Thursday, August 09, 2012

Beta: Greasemonkey Release 1.0beta7

The entire list of bugs handled (and some still pending) in this release is also available via the 1.0 milestone on GitHub. This is only a beta release so you'll need to head to the all versions page to find it.

After more than seven years, Greasemonkey is finally graduating to version 1.0!  We're taking the major version number bump as an opportunity to reconsider some big ideas.  As of right now we believe there are appropriate detections and modes to make everything continue to work as always, but we're laying the groundwork to really break backwards compatibility, perhaps in a 1.1 release.

Keep an eye on this blog for posts dedicated to more detail on these topics.  For now each is briefly mentioned in the changelog below.

We desperately want feedback on this beta release, especially from script authors.  If you are using it and notice problems of any kind or have any other feedback for us, it's best to log an issue at GitHub or mail us at greasemonkey-dev (and be clear that which version is under discussion).
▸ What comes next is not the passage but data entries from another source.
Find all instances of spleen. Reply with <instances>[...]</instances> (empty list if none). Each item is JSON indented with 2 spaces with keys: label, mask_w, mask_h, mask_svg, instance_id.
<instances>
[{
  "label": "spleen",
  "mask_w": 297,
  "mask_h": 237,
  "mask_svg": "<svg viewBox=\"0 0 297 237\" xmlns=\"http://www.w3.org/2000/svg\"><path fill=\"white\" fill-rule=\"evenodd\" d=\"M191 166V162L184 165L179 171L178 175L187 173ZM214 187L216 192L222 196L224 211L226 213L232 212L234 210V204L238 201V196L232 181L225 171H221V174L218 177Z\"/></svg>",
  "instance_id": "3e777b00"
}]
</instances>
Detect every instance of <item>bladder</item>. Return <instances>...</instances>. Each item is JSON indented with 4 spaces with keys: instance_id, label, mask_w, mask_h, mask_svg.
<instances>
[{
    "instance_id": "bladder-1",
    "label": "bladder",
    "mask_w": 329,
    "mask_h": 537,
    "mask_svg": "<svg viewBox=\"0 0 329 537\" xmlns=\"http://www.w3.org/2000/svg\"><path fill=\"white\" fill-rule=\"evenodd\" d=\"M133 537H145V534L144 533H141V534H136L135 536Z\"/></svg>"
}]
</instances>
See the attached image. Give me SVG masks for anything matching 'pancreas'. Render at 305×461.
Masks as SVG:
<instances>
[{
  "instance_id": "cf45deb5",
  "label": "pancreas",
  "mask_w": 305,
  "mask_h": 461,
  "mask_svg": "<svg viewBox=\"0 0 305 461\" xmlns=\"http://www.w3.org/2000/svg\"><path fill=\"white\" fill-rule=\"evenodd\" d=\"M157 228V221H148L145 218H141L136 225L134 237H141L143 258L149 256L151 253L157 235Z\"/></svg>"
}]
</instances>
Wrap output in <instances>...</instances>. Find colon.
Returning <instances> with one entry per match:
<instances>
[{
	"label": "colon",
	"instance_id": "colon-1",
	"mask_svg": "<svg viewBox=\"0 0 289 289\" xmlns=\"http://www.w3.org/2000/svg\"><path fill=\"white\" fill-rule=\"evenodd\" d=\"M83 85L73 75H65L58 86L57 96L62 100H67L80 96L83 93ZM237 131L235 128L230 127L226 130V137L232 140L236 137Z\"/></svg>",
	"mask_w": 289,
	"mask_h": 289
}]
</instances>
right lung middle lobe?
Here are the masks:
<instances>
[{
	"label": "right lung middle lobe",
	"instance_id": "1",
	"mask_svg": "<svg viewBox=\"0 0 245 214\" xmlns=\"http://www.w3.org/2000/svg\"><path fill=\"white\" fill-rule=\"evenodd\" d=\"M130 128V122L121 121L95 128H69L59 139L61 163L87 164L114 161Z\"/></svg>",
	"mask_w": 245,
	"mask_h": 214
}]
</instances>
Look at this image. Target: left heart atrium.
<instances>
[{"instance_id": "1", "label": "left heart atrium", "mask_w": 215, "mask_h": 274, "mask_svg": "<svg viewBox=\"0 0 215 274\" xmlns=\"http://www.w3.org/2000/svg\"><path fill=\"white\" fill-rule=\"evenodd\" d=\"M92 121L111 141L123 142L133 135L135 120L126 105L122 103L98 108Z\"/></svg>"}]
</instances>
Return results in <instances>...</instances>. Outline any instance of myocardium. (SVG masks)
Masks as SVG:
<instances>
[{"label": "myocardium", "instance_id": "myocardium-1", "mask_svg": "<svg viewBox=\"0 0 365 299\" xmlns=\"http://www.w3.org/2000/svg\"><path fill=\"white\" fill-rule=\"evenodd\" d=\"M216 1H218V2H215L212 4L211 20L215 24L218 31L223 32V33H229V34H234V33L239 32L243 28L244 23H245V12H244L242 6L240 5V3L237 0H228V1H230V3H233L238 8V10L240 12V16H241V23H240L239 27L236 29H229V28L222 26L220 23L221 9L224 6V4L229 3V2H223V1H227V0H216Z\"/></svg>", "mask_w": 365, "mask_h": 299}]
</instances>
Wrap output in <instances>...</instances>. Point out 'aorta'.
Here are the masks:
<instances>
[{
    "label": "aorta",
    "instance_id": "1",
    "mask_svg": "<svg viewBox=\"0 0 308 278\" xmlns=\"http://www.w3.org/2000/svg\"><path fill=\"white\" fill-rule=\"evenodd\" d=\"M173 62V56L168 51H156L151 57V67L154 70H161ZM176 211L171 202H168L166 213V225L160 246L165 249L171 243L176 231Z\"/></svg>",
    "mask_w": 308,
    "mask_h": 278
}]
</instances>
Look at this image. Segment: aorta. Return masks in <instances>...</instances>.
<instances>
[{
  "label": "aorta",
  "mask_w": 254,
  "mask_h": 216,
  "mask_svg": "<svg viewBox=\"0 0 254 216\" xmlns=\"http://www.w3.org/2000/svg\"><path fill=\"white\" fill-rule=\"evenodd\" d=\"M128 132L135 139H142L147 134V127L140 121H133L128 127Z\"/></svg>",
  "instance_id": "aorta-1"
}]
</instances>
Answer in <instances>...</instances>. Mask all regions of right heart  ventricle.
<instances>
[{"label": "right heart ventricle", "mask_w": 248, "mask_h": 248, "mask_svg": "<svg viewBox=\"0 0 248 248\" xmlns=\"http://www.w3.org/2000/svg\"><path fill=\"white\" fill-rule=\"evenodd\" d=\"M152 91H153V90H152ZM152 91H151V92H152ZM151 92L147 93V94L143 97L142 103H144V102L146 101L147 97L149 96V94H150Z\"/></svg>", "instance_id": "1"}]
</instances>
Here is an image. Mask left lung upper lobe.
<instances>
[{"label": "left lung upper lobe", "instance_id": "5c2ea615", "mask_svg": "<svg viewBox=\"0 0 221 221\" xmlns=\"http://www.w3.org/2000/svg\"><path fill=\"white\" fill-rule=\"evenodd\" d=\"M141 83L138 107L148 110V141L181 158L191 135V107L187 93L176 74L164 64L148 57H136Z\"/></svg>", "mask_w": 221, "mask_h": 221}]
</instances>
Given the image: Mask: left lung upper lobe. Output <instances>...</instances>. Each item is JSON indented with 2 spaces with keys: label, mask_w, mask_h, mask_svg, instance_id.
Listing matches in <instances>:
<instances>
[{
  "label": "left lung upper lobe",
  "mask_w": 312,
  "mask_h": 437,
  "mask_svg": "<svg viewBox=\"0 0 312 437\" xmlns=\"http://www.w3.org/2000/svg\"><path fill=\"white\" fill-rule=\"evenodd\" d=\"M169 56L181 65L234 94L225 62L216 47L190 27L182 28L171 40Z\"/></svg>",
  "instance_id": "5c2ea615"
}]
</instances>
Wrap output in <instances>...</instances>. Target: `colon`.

Enhancements since Greasemonkey 0.9.x:
  • New metadata, @grant, specifies which special APIs a user script will have access to.  Specifying @grant none means no special API access, and thus no security restrictions.  Then, everything you're used to doing in JavaScript in a web page (including but not limited to jQuery) should just work.  For legacy scripts (which have no @grant line at all), Greasemonkey will try to guess what @grant lines you should have.  See http://wiki.greasespot.net/@grant for more detail. (#1425, #1427, #1558)
  • The metadata @unwrap has been removed, as being unwrapped is now the default.  The wrapper will still be applied to scripts that have a "return" statement outside of any function, but this may be removed in the future, so make sure your scripts (and requires) don't do this; authors may manually add an anonymous function wrapper around the script for the exact same behavior. (#1568, #1592)
  • Require at least Firefox 14.0 (no more Firefox 3 compatibility).  (#1426)
  • Scripts that @run-at document-start have a valid document object to modify, E.G. for adding style tags; but still before any part of the document is loaded. (#1565)
  • GM_xmlhttpRequest() accepts a timeout option.  (#1561)
  • GM_getResourceURL() works with a special protocol handler.  (This is more efficient/faster than the data: URI encoding used previously.)  For example, specify images and styles with URLs to your @resources.
  • The standard Firefox web developer console works for console.log() et al.  (#1564)
  • Error reporting is much more consistent and obvious than in the past. (#1404, #1592)
Bug fixes since Greasemonkey 0.9.x:
  • Scripts with missing or broken "==UserScript==" metadata will work.  (#1562)
  • The alert() workaround (see http://bugzil.la/647727) is not applied for Firefox versions that do not exhibit this bug.  (#1318, #1350)
  • When downloading a script not encoded in UTF-8, display an error message to the user (rather than just failing). (#1588)
  • The "show script" button in the install dialog is disabled until the download of the script file is complete. (#1586)